Baby Safety Month

It’s time to celebrate Baby Safety Month! Held every September, this month-long event was created to serve as a guide for how to pick and use products safely. Here are some of our favorite tips.

Car Seats

From the moment you leave the hospital with baby, having a properly installed car seat is essential. Checking your vehicle manual is a good first step to make sure your selected car seat is compatible. The seat should comfortably fit in the middle seat in the back, and if you have an infant, you’ll need a rear-facing seat with a harness system to protect baby’s spine and neck.

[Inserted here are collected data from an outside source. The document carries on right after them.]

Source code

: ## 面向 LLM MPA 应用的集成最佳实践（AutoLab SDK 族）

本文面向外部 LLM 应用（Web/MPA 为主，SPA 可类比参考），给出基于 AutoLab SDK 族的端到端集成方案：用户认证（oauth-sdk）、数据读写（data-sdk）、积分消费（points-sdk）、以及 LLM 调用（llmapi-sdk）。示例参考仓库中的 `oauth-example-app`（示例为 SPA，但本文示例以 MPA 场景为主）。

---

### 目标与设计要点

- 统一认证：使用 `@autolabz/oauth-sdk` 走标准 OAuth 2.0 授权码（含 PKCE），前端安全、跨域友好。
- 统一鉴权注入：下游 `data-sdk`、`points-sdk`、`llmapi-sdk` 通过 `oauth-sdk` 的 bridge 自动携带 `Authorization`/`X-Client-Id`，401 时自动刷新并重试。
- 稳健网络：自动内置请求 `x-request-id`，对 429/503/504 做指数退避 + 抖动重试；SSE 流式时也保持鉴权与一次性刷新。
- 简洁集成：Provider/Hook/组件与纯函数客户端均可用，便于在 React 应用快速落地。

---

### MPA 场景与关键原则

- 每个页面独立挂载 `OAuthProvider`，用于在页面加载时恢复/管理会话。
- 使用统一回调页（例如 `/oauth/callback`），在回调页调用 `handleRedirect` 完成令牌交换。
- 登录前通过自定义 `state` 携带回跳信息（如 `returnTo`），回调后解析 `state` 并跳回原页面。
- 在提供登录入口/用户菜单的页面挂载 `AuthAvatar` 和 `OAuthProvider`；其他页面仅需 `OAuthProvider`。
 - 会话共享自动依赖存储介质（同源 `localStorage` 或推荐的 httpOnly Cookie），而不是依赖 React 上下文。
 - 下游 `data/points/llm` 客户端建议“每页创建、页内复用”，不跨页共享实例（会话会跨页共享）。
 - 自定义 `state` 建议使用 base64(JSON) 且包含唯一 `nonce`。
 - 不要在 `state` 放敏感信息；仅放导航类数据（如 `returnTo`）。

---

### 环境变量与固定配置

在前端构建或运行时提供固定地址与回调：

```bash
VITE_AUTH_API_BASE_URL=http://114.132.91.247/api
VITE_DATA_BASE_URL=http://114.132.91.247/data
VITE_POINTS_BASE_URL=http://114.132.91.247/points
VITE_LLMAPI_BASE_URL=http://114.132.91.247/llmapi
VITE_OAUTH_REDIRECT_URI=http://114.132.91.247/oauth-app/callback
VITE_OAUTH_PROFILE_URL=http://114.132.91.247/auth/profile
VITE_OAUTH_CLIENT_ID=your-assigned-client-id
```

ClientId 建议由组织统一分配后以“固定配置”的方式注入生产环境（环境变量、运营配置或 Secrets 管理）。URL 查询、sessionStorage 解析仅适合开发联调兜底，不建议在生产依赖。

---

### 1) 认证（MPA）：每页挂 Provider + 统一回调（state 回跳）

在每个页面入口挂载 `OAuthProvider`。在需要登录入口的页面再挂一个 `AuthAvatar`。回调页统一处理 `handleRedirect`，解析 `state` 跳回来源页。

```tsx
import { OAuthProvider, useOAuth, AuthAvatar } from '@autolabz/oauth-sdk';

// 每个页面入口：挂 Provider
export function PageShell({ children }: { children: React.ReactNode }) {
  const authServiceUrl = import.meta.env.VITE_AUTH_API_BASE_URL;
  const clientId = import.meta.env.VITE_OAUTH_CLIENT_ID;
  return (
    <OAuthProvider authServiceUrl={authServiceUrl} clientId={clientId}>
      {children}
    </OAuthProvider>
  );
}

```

When installing the car seat:

  • Read the manual first. Make sure you understand the instructions and follow them exactly.. It’s perfectly fine if you need to read the instructions two to three times before getting started, understanding them is vital for optimal safety.
  • When placing the car seat in your vehicle, make sure it faces the back seat and that the base is flat.
  • Make sure the latches are straight and free of any tangles, then attach the latches to their corresponding anchors.
  • Tighten the base to achieve a snug fit, which might take a bit of effort. Then wiggle the base and make sure it doesn’t move more than one inch in any direction. If it does, then it’s not tight enough.
  • Make sure your infant car seat is reclined at about a 45-degree angle to help keep your child’s airway opens. The angle will need to be adjusted as your child grows.
  • Refer to your infant’s weight and size, not their age, when placing them in larger or front facing car seats. Each seat will list their maximum weight and height.

Baby Safety At Home

Once you have a baby, you’ll need to look at your home with a completely new lens, and that can take time. Give yourself about three months to tackle baby proofing projects. A few priorities before bringing baby home should include:

  • Check your baby furniture like your crib and other items to make sure they were properly put together. They should be sturdy without any loose or missing parts. Also, check to see if any of your baby furniture has been recalled.
  • Place the crib away from windows, lamps, heaters, wall decorations, and cords.
  • Then remove any blankets, pillows, plushies, toys, and more from the baby’s crib and other furniture to prevent overheating and suffocation.
  • Be prepared for emergencies by making sure your fire alarms and carbon monoxide detectors are functioning. Get an extinguisher and learn how to use it and have a fire escape plan.
  • Have a working landline in case the power goes out and keep a list of emergency numbers and contacts nearby. Don’t forget to list your partner’s number, poison control, and more.
  • Make sure your home is slip-proof. Rugs should be on non-skid liners and all railings should be secure. Place a non-slip rug under the changing table.

Baby Sleeping Safety

A few simple techniques can ensure a safe sleeping area for baby, helping to reduce the risk of sudden infant death syndrome (SIDS), strangulation, and suffocation.

  • As mentioned above - keep his/her crib free of pillows, blankets, toys, etc. The mattress should only be covered with a tight fitting sheet.
  • Always place your baby on its back for naps and during the night. If your baby is on its side then it can roll on its stomach more easily.
  • Also, don’t place your baby to sleep anywhere it could roll off an edge. Avoid placing them on couches, armchairs, and more.
  • If your baby falls asleep in a stroller, swing, car seat, or more, gently place them on a flat surface to sleep on their back as soon as you can.
  • Your baby should sleep in your room until they reach six months to a year in age. However, do not share your bed, let them sleep in his or her crib.
  • If you could fall asleep while nursing lay in your bed without soft blankets or pillows around. Avoid nursing in chairs or on the couch if you feel fatigued.
  • Never let your baby sleep on a boppy or nursing pillow
  • It’s fine to swaddle your baby as long as they’re placed on their back and aren’t squirming as if they’re trying to roll over. Never swaddle them too tight. If you’re concerned about your nugget’s temperature remember they should only be in one extra layer. Flushed cheeks, fussiness, and a sweaty back are signs of overheating.
  • Offering your child a pacifier at bedtime can help soothe them and reduce the risk of SIDS. If you aren't breastfeeding, offer the pacifier at any time. If you are breastfeeding, wait until it’s going well (which usually takes two to three weeks) to offer it.

Information provided in blogs should not be used as a substitute for medical care or consultation.